Just a few days back, Google published some interesting benchmarks of its Tensor Processing Unit, a custom-made ASIC targeted at AI inference applications. The numbers were pretty impressive. Google claimed that its TPU was roughly 15 times faster than an unspecified GPU (which we took to mean a Tesla) when running inference tasks, and a whopping 30 to 80 times better when it came to performance-per-watt. As the CEO of a prominent GPU vendor, it was only natural that Nvidia's Jen-Hsun Huang would want to weigh in on the performance numbers that Google shared.
Nvidia agrees with Google on a lot of points, namely the fact that the existence of dedicated hardware is what makes many modern AI applications scalable at all. However, Huang notes that the Google engineers compared their TPU to a now-outdated Kepler-based Tesla K80, which was allegedly never really optimized for handling AI-related tasks. He proceeds to point out that the contemporary Tesla P40 (based on the Pascal architecture) "delivers 26x [the K80's] deep-learning inferencing performance."

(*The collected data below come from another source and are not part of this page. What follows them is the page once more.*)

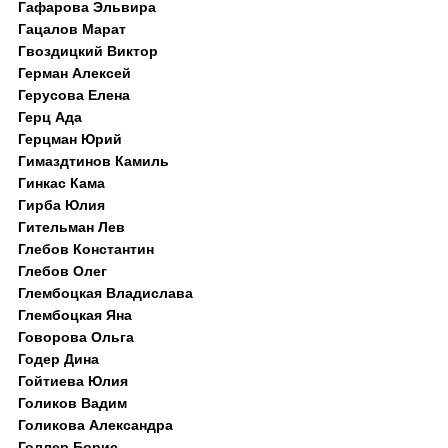
Гафарова Эльвира
Гацалов Марат
Гвоздицкий Виктор
Герман Алексей
Герусова Елена
Герц Ада
Герцман Юрий
Гимаздтинов Камиль
Гинкас Кама
Гирба Юлия
Гительман Лев
Глебов Константин
Глебов Олег
Глембоцкая Владислава
Глембоцкая Яна
Говорова Ольга
Годер Дина
Гойтиева Юлия
Голиков Вадим
Голикова Александра
Голлер Борис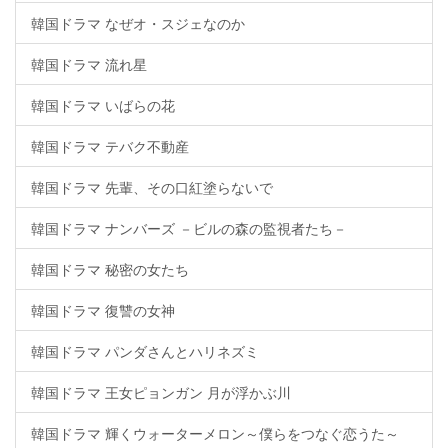
韓国ドラマ なぜオ・スジェなのか
韓国ドラマ 流れ星
韓国ドラマ いばらの花
韓国ドラマ テバク不動産
韓国ドラマ 先輩、その口紅塗らないで
韓国ドラマ ナンバーズ －ビルの森の監視者たち－
韓国ドラマ 秘密の女たち
韓国ドラマ 復讐の女神
韓国ドラマ パンダさんとハリネズミ
韓国ドラマ 王女ピョンガン 月が浮かぶ川
韓国ドラマ 輝くウォーターメロン～僕らをつなぐ恋うた～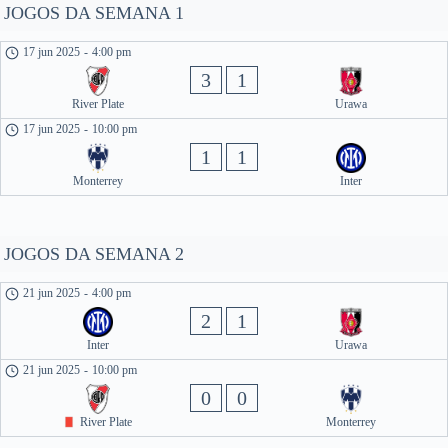
JOGOS DA SEMANA 1
17 jun 2025
-
4:00 pm
3
1
River Plate
Urawa
17 jun 2025
-
10:00 pm
1
1
Monterrey
Inter
JOGOS DA SEMANA 2
21 jun 2025
-
4:00 pm
2
1
Inter
Urawa
21 jun 2025
-
10:00 pm
0
0
River Plate
Monterrey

With those facts in mind, Nvidia produced a chart quantifying the performance leap from the K80 to the P40 in both training and inference tasks, and estimating where Google's TPU fits in the picture.

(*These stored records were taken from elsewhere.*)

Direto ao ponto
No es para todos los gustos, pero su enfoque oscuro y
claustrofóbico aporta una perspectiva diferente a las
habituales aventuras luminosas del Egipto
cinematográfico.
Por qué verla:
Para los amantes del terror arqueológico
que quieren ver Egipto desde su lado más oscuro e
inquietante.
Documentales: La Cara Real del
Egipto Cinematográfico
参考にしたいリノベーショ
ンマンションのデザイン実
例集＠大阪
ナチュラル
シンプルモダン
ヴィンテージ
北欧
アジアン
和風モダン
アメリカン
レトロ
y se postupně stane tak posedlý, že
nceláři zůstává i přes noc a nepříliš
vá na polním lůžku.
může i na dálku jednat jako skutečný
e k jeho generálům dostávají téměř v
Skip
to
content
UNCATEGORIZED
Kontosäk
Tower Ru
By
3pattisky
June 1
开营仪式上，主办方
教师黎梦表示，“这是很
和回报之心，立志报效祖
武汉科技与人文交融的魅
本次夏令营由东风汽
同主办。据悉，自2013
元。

Right off the start, it's easy to spot one caveat: Google's TPU isn't meant to run training tasks, explaining the "NA" in the appropriate table cell. However, despite the huge performance boost of the P40 versus the old K80, the fact remains that the TPU still comes out almost twice as fast as the modern Tesla in integer teraops (at 90 versus 48). Nvidia didn't note performance-per-watt figures in the charts, though. Those figures likely to wouldn't make even the modern Tesla look particularly good with the tested workload.

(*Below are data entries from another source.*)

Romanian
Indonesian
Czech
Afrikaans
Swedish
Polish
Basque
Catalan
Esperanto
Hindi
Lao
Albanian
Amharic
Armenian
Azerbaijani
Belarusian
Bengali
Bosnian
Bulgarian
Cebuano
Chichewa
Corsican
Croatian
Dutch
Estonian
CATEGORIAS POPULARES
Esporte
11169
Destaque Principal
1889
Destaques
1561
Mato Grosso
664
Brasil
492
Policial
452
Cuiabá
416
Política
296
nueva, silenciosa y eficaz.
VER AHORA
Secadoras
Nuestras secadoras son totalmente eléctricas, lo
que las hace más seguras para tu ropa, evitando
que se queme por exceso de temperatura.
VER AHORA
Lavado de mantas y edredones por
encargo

What this data amounts to is a little unclear. In our view, analyzing the performance of dedicated ASIC versus a general-purpose GPU is a flawed comparison to begin with—and one that doesn't even make the Tesla card look all that good in this specific instance. With that said, developing an ASIC and probably-specialized software to go with it isn't something that's even as remotely easy as just buying a Tesla card and hitting Nvidia's extensive HPC software library. The only moral in this story seems to be "pick the hardware that suits your needs."